> 练习题目:
下面是一段关于空调自清洁的专利摘录。请列出摘录中写明本文所提供的全部对象。

> 文档摘录:
•••

本申请基于申请号为201710787083.7、申请日为2017年9月4日的中国专利申请提出,并要求该中国专利申请的优先权,该中国专利申请的全部内容在此引入本申请作为参考。
本文涉及空调技术领域,特别涉及一种用于空调自清洁的控制方法及装置、空调。
目前,现有家用空调在制冷运行过程中会有大量冷凝水产生,在合适的湿度和温度条件下,会滋生大量的细菌;并且细菌会随着送风输送到房间中去,这样会严重影响用户的舒适性和健康。据相关研究证明,在高湿度或者高温条件下细菌最易滋生。
另外,家用空调器在实际运行过程中,当设定温度和房间温度偏差较大时,压缩机高频运行,此时内机盘管温度一般较低(低于空气露点温度)空气中的水蒸气不断被冷凝下来,当房间温度达到设定温度时,湿度可能已经很低,而一般空调器没有加湿功能,此时用户会感觉干燥不舒服;当房间温度和设定温度差值很小时,空调器大多低频运行,此时内机盘管温度一般较高(高于空气露点温度),空气中的水蒸气不会被冷凝下来,这样当房间温度达到设定温度时候,空气湿度可能偏大,用户同样感觉不舒服。因此,现有的空调控制方法往往不能兼顾对室内温度和湿度调节,导致室内温、湿度不能满足用户的舒适度和健康性的要求。
发明内容
本文提供了一种用于空调自清洁的控制方法及装置、空调,,旨在解决现有空调不能兼顾室内温度和湿度调节的问题。为了对披露的实施例的一些方面有一个基本的理解,下面给出了简单的概括。该概括部分不是泛泛评述,也不是要确定关键/重要组成元素或描绘这些实施例的保护范围。其唯一目的是用简单的形式呈现一些概念,以此作为后面的详细说明的序言。

•••

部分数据

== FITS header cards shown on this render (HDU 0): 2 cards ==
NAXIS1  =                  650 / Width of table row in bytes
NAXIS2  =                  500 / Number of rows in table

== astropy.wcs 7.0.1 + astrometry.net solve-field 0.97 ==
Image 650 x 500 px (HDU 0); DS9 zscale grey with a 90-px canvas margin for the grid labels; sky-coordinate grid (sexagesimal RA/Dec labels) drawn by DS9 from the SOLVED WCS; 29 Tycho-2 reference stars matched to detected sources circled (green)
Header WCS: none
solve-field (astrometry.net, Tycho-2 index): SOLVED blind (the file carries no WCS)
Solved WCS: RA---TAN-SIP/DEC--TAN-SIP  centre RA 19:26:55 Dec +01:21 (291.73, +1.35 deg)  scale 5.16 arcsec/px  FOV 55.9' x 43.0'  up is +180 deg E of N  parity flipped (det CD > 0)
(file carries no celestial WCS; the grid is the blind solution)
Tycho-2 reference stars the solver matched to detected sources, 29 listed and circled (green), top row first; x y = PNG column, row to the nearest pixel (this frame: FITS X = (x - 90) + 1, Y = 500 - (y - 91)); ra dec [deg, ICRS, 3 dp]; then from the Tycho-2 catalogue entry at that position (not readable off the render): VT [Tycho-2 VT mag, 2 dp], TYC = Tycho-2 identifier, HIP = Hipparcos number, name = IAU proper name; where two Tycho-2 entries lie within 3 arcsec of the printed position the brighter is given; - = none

•••

> 题目解答:
控制方法、装置、空调